Bitcoin ETF inflows hit highest level since February

Bitcoin traded around $68,780 on Tuesday as US spot Bitcoin ETFs recorded their strongest daily inflow in over a month.

The funds added a total of $471 million on April 6, according to SoSoValue data, marking the largest inflow since February 25 and the sixth-largest daily total this year. This figure remains below the peak throughput regime of January, when several trading days exceeded $700 million.

These high inflows come as Bitcoin continues to languish below $70,000, with weak spot demand and weak distribution from large holders capping the upside. ETFs are increasingly offsetting this pressure, acting as the primary source of marginal buying.

Macro signals offer limited direction. Markets are pricing in a 98% chance that the Federal Reserve will keep rates steady at its April meeting, according to Polymarket data, with minimal expectations for cuts or hikes in the near term.

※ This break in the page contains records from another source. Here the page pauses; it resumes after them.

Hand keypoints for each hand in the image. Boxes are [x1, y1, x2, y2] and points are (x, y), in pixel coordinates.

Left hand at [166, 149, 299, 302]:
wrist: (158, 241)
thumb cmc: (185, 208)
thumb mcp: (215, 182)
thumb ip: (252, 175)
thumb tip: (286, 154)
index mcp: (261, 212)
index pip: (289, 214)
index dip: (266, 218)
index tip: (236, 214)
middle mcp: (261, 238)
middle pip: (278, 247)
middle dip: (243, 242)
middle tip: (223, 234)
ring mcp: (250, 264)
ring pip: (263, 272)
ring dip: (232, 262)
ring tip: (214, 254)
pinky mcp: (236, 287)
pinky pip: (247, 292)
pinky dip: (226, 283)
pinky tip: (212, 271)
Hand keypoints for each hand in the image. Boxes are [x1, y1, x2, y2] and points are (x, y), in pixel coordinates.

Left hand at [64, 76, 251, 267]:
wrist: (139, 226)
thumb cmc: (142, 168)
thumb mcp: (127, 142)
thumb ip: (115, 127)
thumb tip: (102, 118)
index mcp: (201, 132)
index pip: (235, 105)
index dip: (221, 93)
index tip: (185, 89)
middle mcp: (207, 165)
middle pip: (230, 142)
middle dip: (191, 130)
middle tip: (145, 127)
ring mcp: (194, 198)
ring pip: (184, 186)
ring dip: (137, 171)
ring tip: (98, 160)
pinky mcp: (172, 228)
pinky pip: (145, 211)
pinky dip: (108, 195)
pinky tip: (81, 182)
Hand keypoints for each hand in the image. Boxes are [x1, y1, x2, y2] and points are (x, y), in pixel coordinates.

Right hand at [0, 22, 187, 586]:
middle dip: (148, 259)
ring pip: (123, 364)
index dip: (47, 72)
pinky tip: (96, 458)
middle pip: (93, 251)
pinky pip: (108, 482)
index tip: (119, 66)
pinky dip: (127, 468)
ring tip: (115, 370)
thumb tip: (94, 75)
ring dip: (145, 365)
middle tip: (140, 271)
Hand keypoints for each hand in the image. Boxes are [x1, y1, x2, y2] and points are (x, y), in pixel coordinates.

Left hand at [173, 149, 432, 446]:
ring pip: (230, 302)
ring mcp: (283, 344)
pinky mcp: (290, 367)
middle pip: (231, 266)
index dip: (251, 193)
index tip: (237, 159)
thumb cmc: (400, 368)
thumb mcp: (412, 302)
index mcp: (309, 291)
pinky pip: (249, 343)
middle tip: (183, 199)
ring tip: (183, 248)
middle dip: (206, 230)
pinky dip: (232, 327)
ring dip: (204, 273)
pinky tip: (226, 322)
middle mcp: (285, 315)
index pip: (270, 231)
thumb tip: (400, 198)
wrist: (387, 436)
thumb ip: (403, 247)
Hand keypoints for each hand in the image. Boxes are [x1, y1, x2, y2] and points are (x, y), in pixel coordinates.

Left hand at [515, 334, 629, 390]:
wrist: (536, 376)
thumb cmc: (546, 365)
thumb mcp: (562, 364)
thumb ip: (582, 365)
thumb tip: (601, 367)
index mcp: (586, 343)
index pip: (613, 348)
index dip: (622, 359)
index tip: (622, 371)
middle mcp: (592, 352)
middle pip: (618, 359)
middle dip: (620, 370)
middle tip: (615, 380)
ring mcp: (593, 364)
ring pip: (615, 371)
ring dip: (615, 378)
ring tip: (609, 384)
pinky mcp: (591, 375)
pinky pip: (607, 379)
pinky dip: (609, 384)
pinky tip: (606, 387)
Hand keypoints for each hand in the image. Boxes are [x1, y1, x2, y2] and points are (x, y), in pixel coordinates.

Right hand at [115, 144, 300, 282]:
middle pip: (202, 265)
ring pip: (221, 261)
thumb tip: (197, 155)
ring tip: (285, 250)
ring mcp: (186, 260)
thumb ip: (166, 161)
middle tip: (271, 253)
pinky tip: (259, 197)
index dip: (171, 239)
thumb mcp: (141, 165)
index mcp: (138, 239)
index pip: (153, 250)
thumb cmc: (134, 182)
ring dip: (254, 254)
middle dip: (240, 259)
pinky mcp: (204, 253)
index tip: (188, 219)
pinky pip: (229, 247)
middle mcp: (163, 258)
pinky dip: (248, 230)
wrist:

The relationship between Bitcoin and global monetary policy may be changing, with ETFs changing not only the scale of demand, but also its timing.

A recent report from Binance Research reveals that the correlation between Bitcoin and its Global Easing Breadth Index, which tracks 41 central banks, has become significantly negative since 2024, the same year that US spot ETFs were approved. Before this, Bitcoin tended to follow easing cycles with a lag. This relationship has now been reversed, with an inverse effect almost three times stronger.

This change reflects who sets the marginal price. Retail has already reacted to the macro situation after the fact. Institutional flows driven by ETFs are more forward-looking and positioned ahead of expected policy measures.

“BTC may have moved from a lagging macro receiver to a leading price,” Binance Research wrote.

ETF inflows continue to absorb supply and anchor prices, which could explain the continued daily inflow.

If what Binance Research is proposing is valid, bitcoin could continue to be traded as a forward-looking asset, with central bank prices pivoting before traditional markets rather than reacting to them after the fact.